Show A=2017!+2017+2017^2+2017^3+...+2017^2016+2017^2017 is not perfect square

[Roger.Robert]

Show that \(\displaystyle A=2017!+2017+2017^{2}+2017^{3}+2017^{4}+...+2017^{2016}+2017^{2017}\) is not a perfect square.
(from a 5th grade Olympiad)
I tried factoring 2017 but it doesn't seem to get me anywhere.

 

[Roger.Robert]

Nevermind I solved it, if I factors 2017 the second factor is bigger than 2017 so not a perfect square , idk why I didn't notice at first.

 

[Dr.Peterson]

Show that \(\displaystyle A=2017!+2017+2017^{2}+2017^{3}+2017^{4}+...+2017^{2016}+2017^{2017}\) is not a perfect square.
(from a 5th grade Olympiad)
I tried factoring 2017 but it doesn't seem to get me anywhere.

Nevermind I solved it, if I factors 2017 the second factor is bigger than 2017 so not a perfect square , idk why I didn't notice at first.

There may be more worth talking about here!
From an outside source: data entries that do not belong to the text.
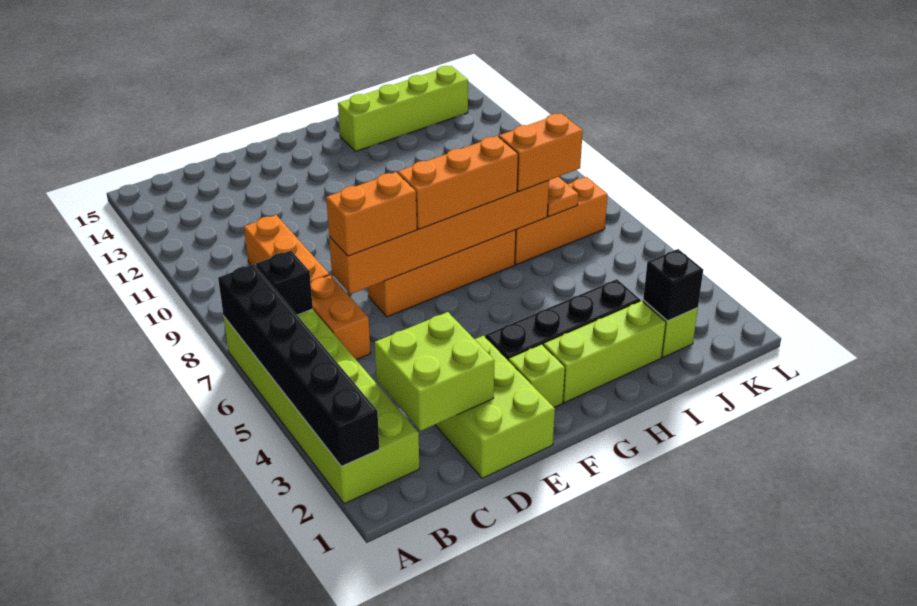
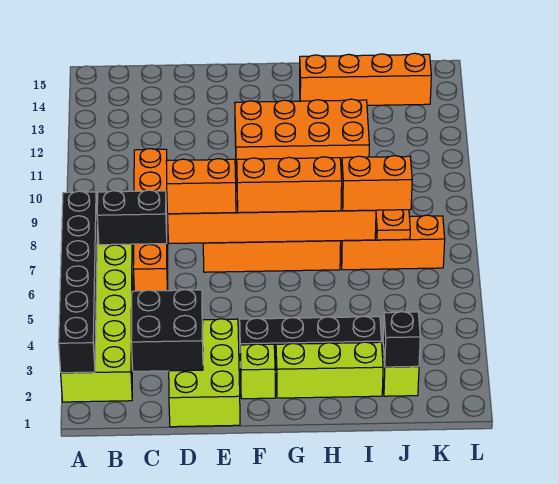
black brick B7 level 2 -> black brick B7:C7 level 2
lime brick C2:D3 level 2 -> black brick C2:D3 level 2
none -> orange brick F11:I12 level 1
lime brick H14:K14 level 1 -> orange brick H14:K14 level 1

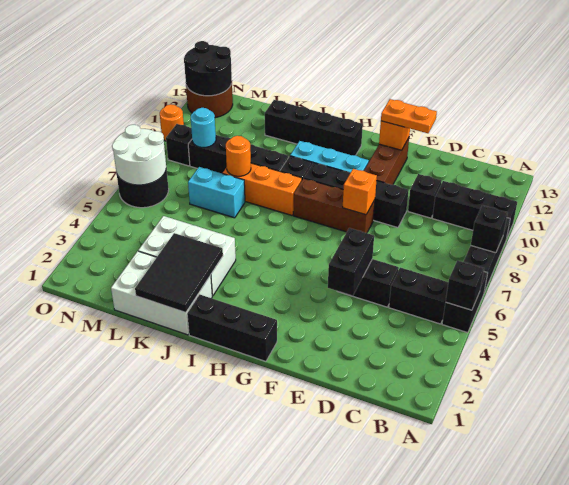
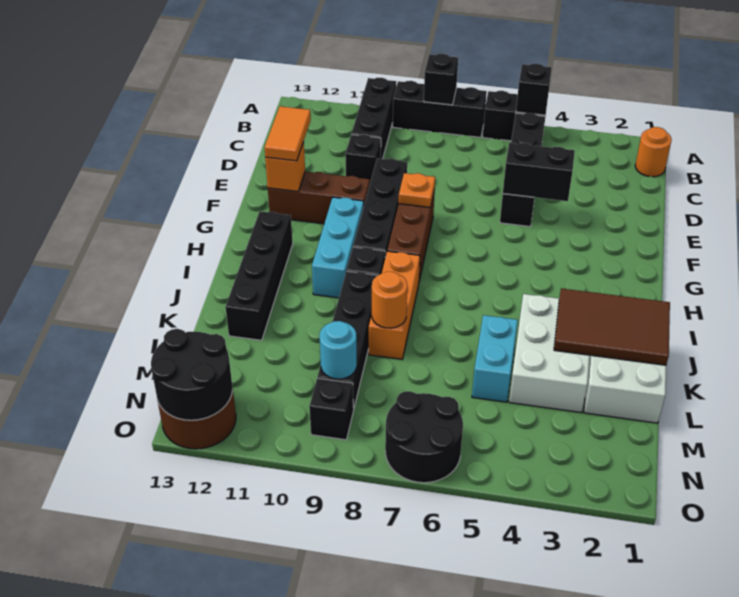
orange plate E12:F12 level 3 -> orange tile E12:F12 level 3
orange brick F8 level 2 -> orange plate F8 level 2
black brick G1:I1 level 1 -> none
black tile J1:K3 level 2 -> brown tile J1:K3 level 2
cyan brick K7:L7 level 1 -> cyan brick K5:L5 level 1
white round brick N6:O7 level 2 -> none
orange round brick O10 level 1 -> orange round brick B1 level 1

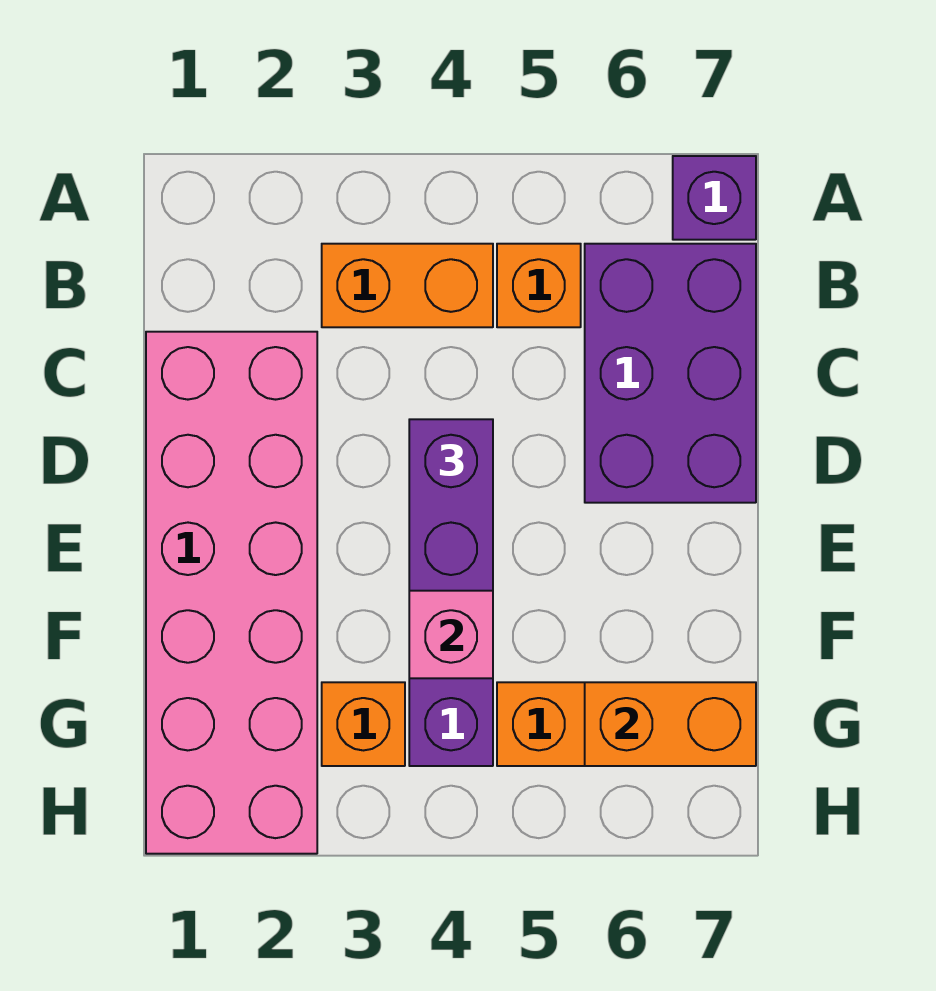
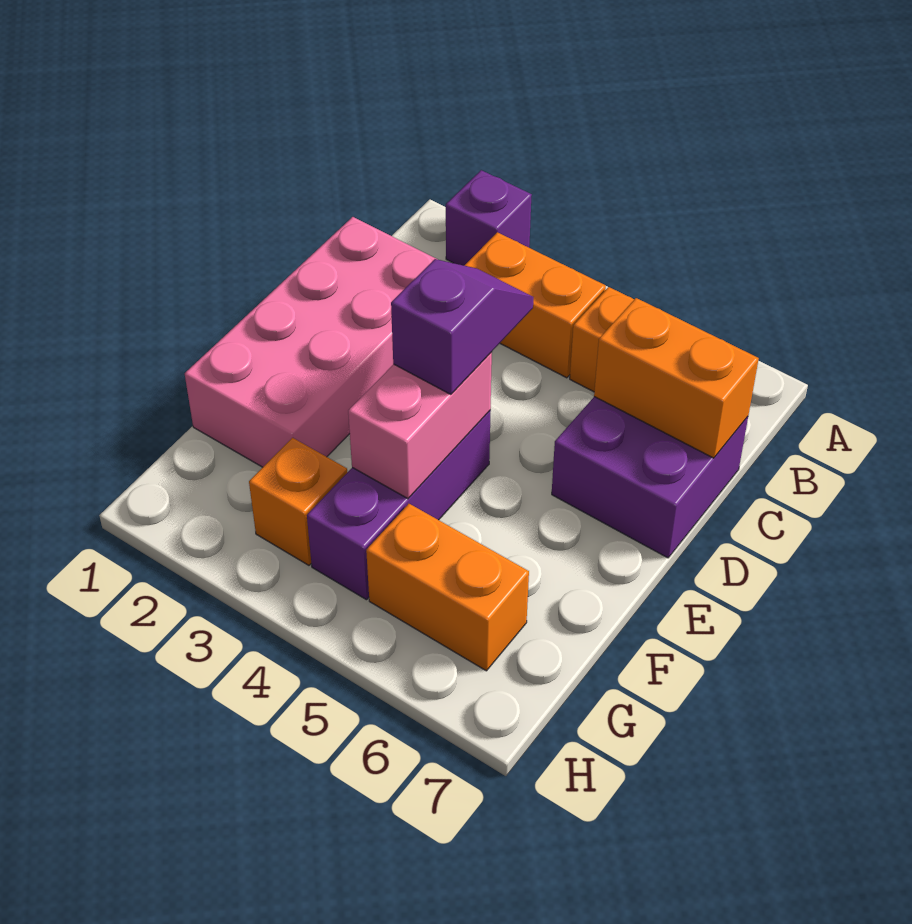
purple brick A7 level 1 -> purple brick A2 level 1
purple brick B6:D7 level 1 -> purple brick C6:D7 level 1
pink brick C1:H2 level 1 -> pink brick C1:F2 level 1
purple brick D4:E4 level 3 -> purple slope D4:E4 level 3 top E
orange brick G6:G7 level 2 -> orange brick C6:C7 level 2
I presume you didn't really mean that a factor of 2017 is bigger than 2017 itself, which makes no sense; perhaps if you state the gist of your argument (what did you factor, and what was the final step leading to the conclusion?), it can help clarify your own thinking, and help others who are reading this.

Possibly you meant to say that you factored 2017 out of A; clearly you can do that, but how does the result allow you to say not only that A is not the square of 2017, but also that it is not the square of any integer at all?